- WORK TASK
For these records, count the lines containing the word "name" and respond with the number alone.
═════ MATERIAL SUPPLIED
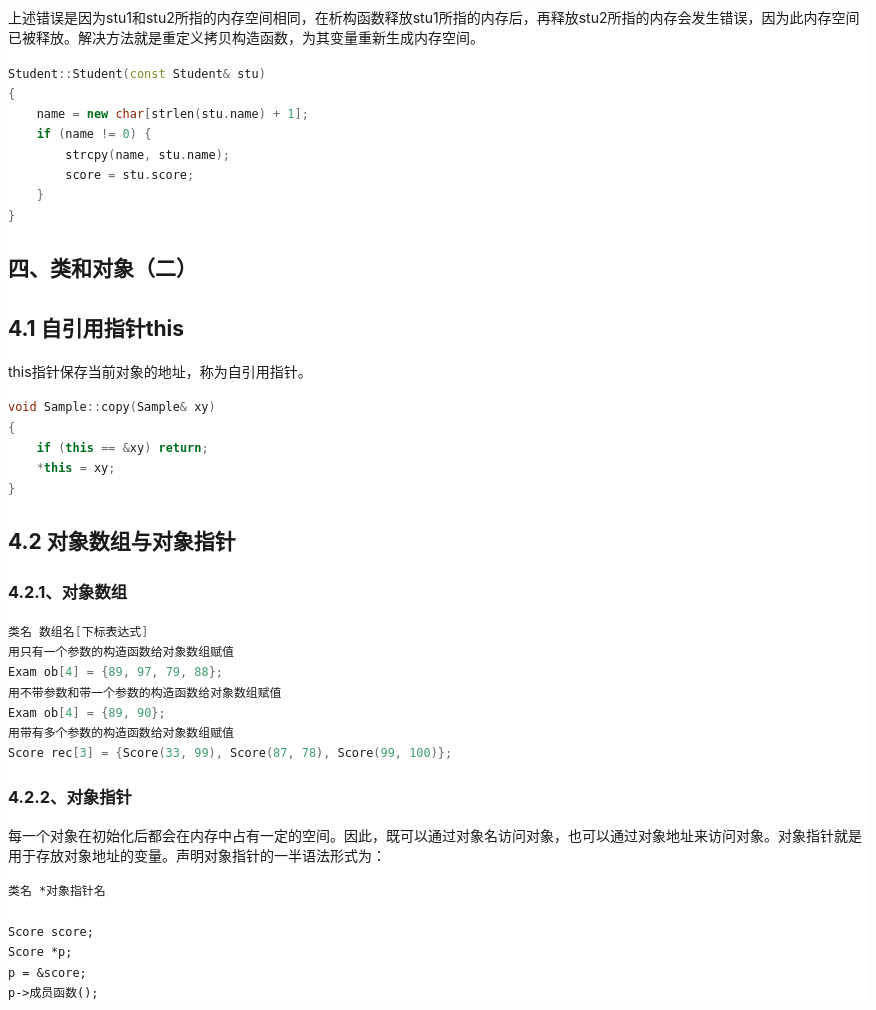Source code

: 
上述错误是因为stu1和stu2所指的内存空间相同，在析构函数释放stu1所指的内存后，再释放stu2所指的内存会发生错误，因为此内存空间已被释放。解决方法就是重定义拷贝构造函数，为其变量重新生成内存空间。

```c++
Student::Student(const Student& stu)
{
    name = new char[strlen(stu.name) + 1];
    if (name != 0) {
        strcpy(name, stu.name);
        score = stu.score;
    }
}
```



## 四、类和对象（二）

## 4.1 自引用指针this

this指针保存当前对象的地址，称为自引用指针。

```c++
void Sample::copy(Sample& xy)
{
    if (this == &xy) return;
    *this = xy;
}
```



## 4.2 对象数组与对象指针

### 4.2.1、对象数组

```c++
类名 数组名[下标表达式]
用只有一个参数的构造函数给对象数组赋值
Exam ob[4] = {89, 97, 79, 88};
用不带参数和带一个参数的构造函数给对象数组赋值
Exam ob[4] = {89, 90};
用带有多个参数的构造函数给对象数组赋值
Score rec[3] = {Score(33, 99), Score(87, 78), Score(99, 100)};
```

### 4.2.2、对象指针

每一个对象在初始化后都会在内存中占有一定的空间。因此，既可以通过对象名访问对象，也可以通过对象地址来访问对象。对象指针就是用于存放对象地址的变量。声明对象指针的一半语法形式为：

```
类名 *对象指针名

Score score;
Score *p;
p = &score;
p->成员函数();
```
══════════
- WRITTEN ANSWER
3